Here’s my biggest snag with the whole thing:  I was observed for one hour.  One hour out of the approximately 1,500 hours I teach in a school year.  One hour out of 1,500 to prove myself – or not.  So how do I absorb that, deal with that fact?  I’ve decided that all I can do is all I can do.  I gave it my all, now let’s move on.

Another observation:  I am a total candy corn snob.  Period.  I love the stuff even though if you eat too much of it, you feel like you may never be able to eat another bite of anything again in your life.  The only kind I love that much is Brach’s.  It’s the best, hands down.  I always read to my class after lunch.  I’ve been reading from the Junie B. Jones Halloween book, and I love her take on candy corn.  She is totally dismayed by the fact that candy corn isn’t really corn at all.  (And if you’re reading about candy corn, you know you have to have some to nibble on, too.)

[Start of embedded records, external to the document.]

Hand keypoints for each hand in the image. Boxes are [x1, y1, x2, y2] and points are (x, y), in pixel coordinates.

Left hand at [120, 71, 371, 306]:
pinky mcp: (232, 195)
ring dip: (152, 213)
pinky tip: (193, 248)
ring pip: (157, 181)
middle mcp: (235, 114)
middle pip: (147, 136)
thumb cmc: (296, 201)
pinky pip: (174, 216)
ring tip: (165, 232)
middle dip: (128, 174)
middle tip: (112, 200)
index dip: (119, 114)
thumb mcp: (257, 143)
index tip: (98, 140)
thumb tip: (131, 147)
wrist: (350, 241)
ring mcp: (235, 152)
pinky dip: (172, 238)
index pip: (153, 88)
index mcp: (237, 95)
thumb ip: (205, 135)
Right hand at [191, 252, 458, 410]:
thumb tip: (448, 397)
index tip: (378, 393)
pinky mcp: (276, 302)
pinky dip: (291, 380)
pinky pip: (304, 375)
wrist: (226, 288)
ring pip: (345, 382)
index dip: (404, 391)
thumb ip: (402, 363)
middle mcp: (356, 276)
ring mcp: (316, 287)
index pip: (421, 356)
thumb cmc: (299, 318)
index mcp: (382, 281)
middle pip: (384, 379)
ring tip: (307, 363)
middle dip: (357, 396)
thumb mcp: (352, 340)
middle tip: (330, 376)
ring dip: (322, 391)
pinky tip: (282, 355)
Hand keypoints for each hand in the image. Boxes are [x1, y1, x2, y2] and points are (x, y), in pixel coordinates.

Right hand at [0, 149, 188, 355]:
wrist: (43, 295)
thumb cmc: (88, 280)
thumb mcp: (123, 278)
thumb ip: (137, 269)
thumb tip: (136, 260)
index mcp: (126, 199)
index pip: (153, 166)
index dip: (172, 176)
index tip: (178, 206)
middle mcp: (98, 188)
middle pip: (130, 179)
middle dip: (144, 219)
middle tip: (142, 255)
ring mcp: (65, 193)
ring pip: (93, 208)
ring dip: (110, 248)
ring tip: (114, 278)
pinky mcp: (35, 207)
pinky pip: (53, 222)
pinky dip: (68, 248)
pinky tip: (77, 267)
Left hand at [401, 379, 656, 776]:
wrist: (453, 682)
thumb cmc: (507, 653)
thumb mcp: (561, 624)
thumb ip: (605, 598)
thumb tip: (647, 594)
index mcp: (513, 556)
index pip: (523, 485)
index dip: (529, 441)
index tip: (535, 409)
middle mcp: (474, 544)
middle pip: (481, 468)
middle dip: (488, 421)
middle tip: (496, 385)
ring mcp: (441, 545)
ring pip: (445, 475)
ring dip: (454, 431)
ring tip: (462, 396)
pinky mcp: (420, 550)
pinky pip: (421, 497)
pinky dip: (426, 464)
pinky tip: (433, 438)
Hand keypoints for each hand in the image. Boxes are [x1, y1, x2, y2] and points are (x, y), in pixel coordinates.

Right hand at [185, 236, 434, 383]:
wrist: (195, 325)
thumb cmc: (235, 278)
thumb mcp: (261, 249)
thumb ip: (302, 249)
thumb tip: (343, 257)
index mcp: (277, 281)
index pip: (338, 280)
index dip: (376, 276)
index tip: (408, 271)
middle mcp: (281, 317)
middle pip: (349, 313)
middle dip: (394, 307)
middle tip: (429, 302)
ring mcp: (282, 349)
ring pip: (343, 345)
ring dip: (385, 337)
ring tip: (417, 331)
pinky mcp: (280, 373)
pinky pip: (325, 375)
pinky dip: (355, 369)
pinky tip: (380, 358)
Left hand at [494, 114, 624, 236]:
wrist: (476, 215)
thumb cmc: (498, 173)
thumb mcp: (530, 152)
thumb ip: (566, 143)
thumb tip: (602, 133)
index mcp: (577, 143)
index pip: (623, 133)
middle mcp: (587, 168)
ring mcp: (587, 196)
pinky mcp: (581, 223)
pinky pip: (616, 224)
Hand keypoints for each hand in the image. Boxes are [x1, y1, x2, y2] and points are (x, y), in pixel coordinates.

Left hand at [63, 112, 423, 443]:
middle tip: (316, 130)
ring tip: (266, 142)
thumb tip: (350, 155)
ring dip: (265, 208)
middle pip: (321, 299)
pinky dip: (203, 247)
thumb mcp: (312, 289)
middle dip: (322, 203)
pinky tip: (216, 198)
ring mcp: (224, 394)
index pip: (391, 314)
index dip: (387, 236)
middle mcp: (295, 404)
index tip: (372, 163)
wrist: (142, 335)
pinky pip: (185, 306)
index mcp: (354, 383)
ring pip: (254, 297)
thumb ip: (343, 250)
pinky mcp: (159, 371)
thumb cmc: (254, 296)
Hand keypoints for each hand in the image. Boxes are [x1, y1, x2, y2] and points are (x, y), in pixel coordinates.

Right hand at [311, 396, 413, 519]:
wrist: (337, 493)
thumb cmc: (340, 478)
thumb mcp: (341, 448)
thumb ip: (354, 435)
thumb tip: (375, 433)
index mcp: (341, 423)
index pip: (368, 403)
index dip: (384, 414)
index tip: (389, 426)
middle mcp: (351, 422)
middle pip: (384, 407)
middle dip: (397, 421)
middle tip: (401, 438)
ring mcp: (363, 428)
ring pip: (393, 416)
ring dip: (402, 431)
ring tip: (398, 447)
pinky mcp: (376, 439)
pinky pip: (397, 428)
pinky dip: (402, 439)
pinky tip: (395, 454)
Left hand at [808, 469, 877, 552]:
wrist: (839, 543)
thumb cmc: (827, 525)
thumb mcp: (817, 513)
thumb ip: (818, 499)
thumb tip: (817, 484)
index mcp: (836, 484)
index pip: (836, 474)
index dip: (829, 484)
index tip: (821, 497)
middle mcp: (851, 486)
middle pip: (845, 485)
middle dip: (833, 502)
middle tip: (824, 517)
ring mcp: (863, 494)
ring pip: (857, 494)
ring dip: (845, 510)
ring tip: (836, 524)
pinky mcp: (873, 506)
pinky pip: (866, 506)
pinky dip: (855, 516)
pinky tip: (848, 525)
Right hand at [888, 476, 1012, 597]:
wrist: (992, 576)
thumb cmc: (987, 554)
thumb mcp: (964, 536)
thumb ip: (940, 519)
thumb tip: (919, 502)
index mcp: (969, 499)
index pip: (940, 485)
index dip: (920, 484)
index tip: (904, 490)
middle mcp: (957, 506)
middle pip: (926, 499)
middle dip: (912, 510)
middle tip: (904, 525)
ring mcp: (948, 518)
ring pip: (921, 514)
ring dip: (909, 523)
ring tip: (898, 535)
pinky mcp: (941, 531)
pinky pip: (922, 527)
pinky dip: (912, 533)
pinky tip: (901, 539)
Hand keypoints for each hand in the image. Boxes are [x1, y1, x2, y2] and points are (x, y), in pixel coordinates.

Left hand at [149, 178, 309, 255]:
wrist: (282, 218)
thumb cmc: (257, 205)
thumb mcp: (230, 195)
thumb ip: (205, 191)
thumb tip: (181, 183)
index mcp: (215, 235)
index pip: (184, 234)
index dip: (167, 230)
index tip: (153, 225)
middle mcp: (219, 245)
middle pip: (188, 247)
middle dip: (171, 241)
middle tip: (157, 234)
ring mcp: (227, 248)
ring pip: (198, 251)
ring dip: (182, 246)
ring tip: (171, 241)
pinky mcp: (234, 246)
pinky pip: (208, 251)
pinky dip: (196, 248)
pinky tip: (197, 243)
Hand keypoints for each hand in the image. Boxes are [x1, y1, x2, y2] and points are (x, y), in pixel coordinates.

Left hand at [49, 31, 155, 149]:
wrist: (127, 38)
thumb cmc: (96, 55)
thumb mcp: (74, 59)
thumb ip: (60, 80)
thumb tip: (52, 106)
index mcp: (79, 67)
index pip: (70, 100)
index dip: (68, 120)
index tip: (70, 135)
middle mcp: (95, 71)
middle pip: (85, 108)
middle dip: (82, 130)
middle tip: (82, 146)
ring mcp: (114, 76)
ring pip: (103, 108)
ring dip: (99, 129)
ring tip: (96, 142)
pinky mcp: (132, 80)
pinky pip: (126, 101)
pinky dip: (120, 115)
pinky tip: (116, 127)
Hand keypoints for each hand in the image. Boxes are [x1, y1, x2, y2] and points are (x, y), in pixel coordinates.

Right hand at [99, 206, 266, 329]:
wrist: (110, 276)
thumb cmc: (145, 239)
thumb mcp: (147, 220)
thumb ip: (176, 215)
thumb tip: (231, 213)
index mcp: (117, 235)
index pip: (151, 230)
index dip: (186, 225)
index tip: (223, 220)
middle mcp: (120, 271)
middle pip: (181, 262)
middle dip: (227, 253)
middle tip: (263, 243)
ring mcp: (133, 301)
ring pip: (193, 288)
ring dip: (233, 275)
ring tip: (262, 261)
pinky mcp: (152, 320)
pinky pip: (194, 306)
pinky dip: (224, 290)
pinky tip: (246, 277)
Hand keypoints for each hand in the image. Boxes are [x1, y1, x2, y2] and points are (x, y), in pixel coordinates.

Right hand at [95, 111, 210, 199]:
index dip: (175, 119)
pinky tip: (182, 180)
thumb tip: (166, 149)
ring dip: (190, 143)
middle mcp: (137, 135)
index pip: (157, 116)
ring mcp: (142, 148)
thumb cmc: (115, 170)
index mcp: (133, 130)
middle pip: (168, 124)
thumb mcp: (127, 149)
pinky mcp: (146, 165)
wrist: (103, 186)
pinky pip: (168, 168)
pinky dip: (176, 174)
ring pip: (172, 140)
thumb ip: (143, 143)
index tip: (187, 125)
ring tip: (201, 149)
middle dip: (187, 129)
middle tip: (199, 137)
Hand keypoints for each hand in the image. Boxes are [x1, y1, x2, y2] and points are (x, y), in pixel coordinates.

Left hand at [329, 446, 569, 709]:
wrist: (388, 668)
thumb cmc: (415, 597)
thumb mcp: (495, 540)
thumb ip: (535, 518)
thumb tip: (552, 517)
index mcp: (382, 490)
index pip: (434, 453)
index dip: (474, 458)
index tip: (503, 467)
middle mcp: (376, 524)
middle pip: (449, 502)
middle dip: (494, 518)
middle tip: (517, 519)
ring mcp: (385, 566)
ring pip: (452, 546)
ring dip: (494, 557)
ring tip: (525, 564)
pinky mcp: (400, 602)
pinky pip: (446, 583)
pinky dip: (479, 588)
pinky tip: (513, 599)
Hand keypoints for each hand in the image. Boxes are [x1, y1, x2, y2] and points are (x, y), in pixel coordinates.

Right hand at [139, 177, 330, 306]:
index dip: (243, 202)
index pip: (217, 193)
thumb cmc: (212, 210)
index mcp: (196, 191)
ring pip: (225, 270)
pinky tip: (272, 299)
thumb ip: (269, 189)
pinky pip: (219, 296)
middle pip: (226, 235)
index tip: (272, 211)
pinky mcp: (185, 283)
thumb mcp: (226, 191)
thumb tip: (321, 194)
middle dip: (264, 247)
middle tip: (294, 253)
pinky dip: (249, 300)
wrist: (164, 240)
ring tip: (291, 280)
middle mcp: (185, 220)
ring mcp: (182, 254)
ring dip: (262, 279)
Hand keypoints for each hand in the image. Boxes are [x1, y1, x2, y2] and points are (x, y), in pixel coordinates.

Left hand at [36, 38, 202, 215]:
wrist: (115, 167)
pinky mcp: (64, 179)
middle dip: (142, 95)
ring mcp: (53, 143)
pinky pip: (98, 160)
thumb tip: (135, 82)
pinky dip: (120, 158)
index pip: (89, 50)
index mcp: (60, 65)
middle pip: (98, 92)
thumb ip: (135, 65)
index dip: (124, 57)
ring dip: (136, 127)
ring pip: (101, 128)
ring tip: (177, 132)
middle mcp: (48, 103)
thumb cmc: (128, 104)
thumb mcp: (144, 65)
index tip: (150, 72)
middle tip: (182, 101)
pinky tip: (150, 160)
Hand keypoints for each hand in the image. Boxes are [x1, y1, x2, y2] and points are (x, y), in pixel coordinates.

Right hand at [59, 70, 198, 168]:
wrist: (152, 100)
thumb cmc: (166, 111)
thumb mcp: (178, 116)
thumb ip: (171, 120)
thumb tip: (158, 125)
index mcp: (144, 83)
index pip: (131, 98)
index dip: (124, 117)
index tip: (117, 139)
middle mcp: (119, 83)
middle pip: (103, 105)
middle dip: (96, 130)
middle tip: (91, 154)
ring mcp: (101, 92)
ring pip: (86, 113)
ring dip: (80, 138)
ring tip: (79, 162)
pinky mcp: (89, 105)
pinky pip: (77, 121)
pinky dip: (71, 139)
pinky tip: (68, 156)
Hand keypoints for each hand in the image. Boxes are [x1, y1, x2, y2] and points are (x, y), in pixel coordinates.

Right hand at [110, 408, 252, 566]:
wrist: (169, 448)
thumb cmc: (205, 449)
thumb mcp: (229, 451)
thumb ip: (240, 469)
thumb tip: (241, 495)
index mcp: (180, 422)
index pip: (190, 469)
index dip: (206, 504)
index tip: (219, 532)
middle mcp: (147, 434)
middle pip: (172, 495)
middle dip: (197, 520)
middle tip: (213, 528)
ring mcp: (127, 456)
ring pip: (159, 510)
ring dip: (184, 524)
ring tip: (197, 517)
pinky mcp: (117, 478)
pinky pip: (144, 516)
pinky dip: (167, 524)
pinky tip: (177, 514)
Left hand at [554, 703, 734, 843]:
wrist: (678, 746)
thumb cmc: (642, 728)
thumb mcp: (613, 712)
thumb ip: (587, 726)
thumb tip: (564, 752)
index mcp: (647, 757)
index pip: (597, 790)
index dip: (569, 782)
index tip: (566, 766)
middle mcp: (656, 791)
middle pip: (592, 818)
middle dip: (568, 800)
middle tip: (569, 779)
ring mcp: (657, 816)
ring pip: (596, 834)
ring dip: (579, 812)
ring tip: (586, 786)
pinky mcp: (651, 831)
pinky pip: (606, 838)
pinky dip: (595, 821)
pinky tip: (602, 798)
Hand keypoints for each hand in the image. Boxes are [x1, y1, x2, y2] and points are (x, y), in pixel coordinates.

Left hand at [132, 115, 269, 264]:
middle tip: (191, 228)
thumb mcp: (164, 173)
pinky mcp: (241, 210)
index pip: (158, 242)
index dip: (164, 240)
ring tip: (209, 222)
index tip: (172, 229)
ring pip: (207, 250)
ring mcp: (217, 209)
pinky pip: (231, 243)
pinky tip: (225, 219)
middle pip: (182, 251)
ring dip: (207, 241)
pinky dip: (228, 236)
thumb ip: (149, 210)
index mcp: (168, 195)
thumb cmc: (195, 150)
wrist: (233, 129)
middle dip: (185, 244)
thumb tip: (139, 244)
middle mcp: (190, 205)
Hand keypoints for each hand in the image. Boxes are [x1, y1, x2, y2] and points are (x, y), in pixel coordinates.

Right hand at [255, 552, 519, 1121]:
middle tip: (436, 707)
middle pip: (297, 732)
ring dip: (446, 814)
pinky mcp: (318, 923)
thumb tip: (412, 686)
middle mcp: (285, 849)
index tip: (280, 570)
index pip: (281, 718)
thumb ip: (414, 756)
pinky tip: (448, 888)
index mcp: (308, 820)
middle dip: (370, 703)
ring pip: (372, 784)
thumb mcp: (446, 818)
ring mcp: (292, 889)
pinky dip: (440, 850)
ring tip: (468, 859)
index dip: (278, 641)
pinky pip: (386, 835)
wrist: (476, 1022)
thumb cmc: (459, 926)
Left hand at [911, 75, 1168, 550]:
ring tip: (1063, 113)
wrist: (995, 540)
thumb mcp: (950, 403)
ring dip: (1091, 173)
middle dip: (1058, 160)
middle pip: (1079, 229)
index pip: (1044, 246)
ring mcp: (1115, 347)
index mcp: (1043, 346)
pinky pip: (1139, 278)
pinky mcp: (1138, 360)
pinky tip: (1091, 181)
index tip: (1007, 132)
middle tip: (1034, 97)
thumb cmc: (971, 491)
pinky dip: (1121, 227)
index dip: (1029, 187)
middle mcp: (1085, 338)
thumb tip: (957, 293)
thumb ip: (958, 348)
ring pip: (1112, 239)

Another joy:  I was introducing the dictionary this week in class.  I held up the large book, flipped through a few pages, told them it was a book with a lot of words, and then asked, “Does anyone know what this book is called?”  One of my ‘sweet but rowdy’s’ held up his hand and said, “It’s the Bible!”  I could do nothing but stop and smile at that kid.  It was the kind of moment that fills you with enough strength to keep going.

My last thought:  My family lost a dear family friend this past week.  My sister and I went to the visitation in Nashville, and while we were there, I overheard another woman talking.  She said, “Richard made everyone feel good.  He made everyone feel like they were his best friend.”

What an incredible legacy to leave behind on earth.  He always had a large, happy laugh and a wide smile.  He put his talents to use…he used those gifts and passed them on to people around him.  Even though he struggled with health issues for much of his adult life, he still managed to make others feel needed.

To me, that should be the plan.  Find what you’re good at and pass it on.  If it’s a love for nature, pass it on.  If it’s a kind spirit, share it.  If it’s making other’s feel like they’re special, live it.  Richard did that, and I am proud to have known him.